● Task requirements
Would you copy out exactly the lines of the listing below, beginning with the one that contains "measures. | . |" and ending with the last?

+ + + +

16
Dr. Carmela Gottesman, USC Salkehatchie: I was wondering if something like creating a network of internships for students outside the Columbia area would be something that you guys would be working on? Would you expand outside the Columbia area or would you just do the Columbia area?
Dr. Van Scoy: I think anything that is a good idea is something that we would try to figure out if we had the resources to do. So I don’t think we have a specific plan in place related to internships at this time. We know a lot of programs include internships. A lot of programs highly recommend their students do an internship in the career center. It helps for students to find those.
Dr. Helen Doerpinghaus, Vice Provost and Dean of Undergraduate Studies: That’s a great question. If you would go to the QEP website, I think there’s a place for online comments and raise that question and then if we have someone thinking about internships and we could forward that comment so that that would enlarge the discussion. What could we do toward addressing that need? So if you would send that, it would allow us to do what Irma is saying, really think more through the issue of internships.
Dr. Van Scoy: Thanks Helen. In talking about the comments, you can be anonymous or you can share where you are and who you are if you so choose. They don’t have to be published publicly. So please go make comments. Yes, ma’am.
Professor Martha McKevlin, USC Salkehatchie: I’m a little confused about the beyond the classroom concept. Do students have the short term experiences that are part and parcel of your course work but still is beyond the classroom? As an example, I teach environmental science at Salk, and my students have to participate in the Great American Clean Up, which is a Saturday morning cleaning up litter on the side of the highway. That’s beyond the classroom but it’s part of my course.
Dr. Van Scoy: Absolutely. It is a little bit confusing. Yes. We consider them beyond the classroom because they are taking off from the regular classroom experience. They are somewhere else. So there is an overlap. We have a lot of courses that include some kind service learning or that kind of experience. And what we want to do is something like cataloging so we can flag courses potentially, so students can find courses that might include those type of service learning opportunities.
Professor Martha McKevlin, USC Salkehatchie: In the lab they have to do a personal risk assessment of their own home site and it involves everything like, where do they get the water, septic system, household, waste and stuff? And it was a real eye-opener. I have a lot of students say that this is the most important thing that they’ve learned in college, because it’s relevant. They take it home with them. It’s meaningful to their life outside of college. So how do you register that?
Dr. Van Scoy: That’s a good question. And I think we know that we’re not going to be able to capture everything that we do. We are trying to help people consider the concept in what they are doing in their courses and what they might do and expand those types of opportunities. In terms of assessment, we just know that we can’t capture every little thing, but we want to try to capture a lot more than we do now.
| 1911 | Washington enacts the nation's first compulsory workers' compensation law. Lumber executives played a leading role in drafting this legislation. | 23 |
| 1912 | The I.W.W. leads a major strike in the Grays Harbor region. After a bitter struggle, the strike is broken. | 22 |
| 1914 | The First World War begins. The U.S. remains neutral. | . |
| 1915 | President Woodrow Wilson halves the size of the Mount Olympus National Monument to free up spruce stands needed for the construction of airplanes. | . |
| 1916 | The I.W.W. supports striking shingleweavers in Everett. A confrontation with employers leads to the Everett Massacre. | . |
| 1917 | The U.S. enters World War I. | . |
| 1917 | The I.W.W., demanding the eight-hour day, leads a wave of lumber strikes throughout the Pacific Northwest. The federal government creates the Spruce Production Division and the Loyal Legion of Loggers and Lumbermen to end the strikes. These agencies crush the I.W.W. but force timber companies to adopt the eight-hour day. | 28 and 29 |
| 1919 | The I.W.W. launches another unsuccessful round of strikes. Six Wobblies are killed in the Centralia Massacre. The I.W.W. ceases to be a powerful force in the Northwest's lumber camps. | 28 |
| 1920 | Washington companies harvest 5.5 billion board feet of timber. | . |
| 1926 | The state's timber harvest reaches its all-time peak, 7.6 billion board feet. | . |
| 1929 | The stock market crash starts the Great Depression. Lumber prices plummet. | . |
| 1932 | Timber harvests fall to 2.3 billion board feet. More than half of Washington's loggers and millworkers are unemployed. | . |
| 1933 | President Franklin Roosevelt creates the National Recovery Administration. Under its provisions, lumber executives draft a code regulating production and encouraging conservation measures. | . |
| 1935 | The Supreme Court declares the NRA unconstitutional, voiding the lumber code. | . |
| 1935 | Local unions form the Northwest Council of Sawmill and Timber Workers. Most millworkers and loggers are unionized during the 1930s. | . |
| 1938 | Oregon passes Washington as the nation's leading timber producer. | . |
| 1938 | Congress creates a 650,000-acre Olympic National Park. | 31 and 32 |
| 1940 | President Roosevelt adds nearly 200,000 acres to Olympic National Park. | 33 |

+ + + +

● Answer section
| 1933 | President Franklin Roosevelt creates the National Recovery Administration. Under its provisions, lumber executives draft a code regulating production and encouraging conservation measures. | . |
| 1935 | The Supreme Court declares the NRA unconstitutional, voiding the lumber code. | . |
| 1935 | Local unions form the Northwest Council of Sawmill and Timber Workers. Most millworkers and loggers are unionized during the 1930s. | . |
| 1938 | Oregon passes Washington as the nation's leading timber producer. | . |
| 1938 | Congress creates a 650,000-acre Olympic National Park. | 31 and 32 |
| 1940 | President Roosevelt adds nearly 200,000 acres to Olympic National Park. | 33 |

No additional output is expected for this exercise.